In February 2015, Harrison and Stolzenfels took this route — but not before adding some profanity-laced flair. Harrison’s check, for $11.58, read, “Void Void Kiss My Ass Bob.” Stolzenfels’ check, for $3.22, read “Void Eat S--- Bob.” The company responded by suspending both of them with “intent to discharge,” citing the employee handbook’s policy against profanity.
An arbitrator later agreed with Murray Energy. The miners then took their case to the courts where according to the Times article, they've done much better. As the Times explains (Cornell heads the labor law clinic at the Cornell University Law School):
The National Labor Relations Act, the federal bedrock of American labor law, gives workers the right to engage in “protected concerted activity” — to join together with one or more co-workers and speak out over pay and working conditions without facing retaliation. “In this context, workers have more rights than they would otherwise,” Cornell said.
For example, an angry worker who comes into the office and fires off an expletive at his or her boss is unlikely to be protected by the National Labor Relations Act. But if that worker drops an f-bomb or two while she’s complaining with co-workers about say, long hours or unsafe working conditions, her speech is more likely to be protected.
The language issue is an important part of the case -- the miners' attorney noted that
(t)hese are the first two guys at the mine who have been fired for swearing. How can you say when people swear they should be discharged and nobody else has been fired?
His comments are supported by testimony at the NLRB hearing held in November where
witnesses testified about the prevalence of coarse language in the mines, according to a court transcript. Expletives fly regularly in every direction, they said, from managers to the rank-and-file and vice versa.

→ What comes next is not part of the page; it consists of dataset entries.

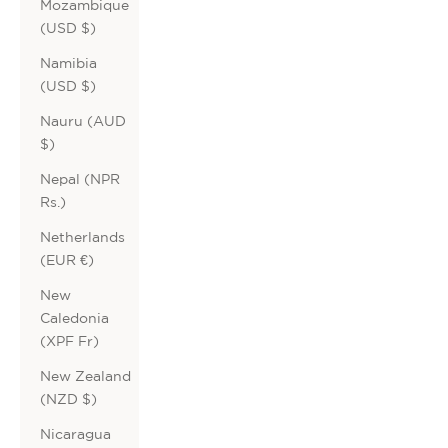
Mozambique
(USD $)
Namibia
(USD $)
Nauru (AUD
$)
Nepal (NPR
Rs.)
Netherlands
(EUR €)
New
Caledonia
(XPF Fr)
New Zealand
(NZD $)
Nicaragua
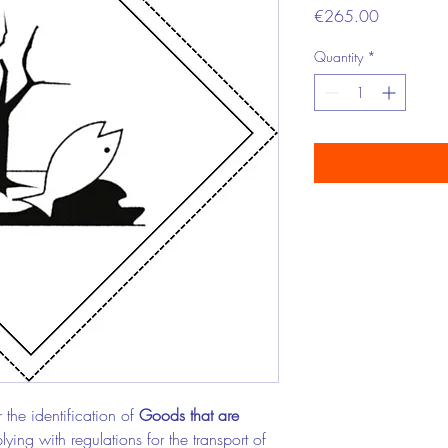
Price
€265.00
Quantity
*
 the identification of
Goods that are
ying with regulations for the transport of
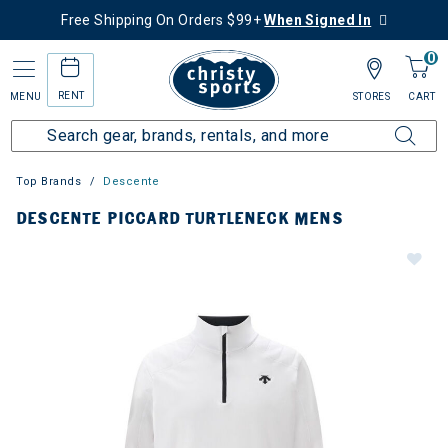
Free Shipping On Orders $99+
When Signed In
0
RENT
MENU
STORES
CART
Top Brands
Descente
DESCENTE PICCARD TURTLENECK MENS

“It’s not like we work in a day care center or we work at a preschool,” one of the workers, Jason Todd said, according to the transcript. “We’re coal miners and we talk like trash . . . I mean, I go home with my family, and it’s all I can do not to cuss there in front of my kids.”
And what about the company's CEO?
After Murray Energy took over the mine in late 2014, Bob Murray laid out his company’s rules in a meeting with workers. “These are my f------ rules, and if you don’t like it, there’s the f------ door,” he said, according to workers who testified before the NLRB.
(Note -- CEO Murray has denied that he made that statement.)
So what has happened to Harrison and Stolzenfels? According to the International Business Times, it would appear that the case has not been settled:
In the meantime, Harrison and Stolzenfels await a more permanent solution. Although the mining safety court has already reinstated them, they have not yet returned to work. Murray Energy has complied with the judge’s order by offering what’s known as economic reinstatement — giving the miners full pay to stay home. Attorney Tony Oppegard said that’s become an increasingly common practice in coal mines.
“Most companies do not want miners back on the job after they’ve been discharged,” Oppegard said. “They don’t want other miners to know you have rights and when you have rights, you can be vindicated.”
The company disagrees. "This is nonsense and a total concoction," spokesman Gary Broadbent said. "Murray American Energy Inc. deeply values the rights and opinions of its employees."
In response to IBT reaching out to Murray Energy for comment, citing Oppegard's criticism, the company asked the Federal Mine Safety and Health Review Commission to allow Harrison and Stolzenfels to be physically reinstated on the job.
Oppegard said his clients oppose the request because it does not give the miners sufficient guarantee that they won’t be laid off again in the future.
I'll try to keep up with what happens in the case.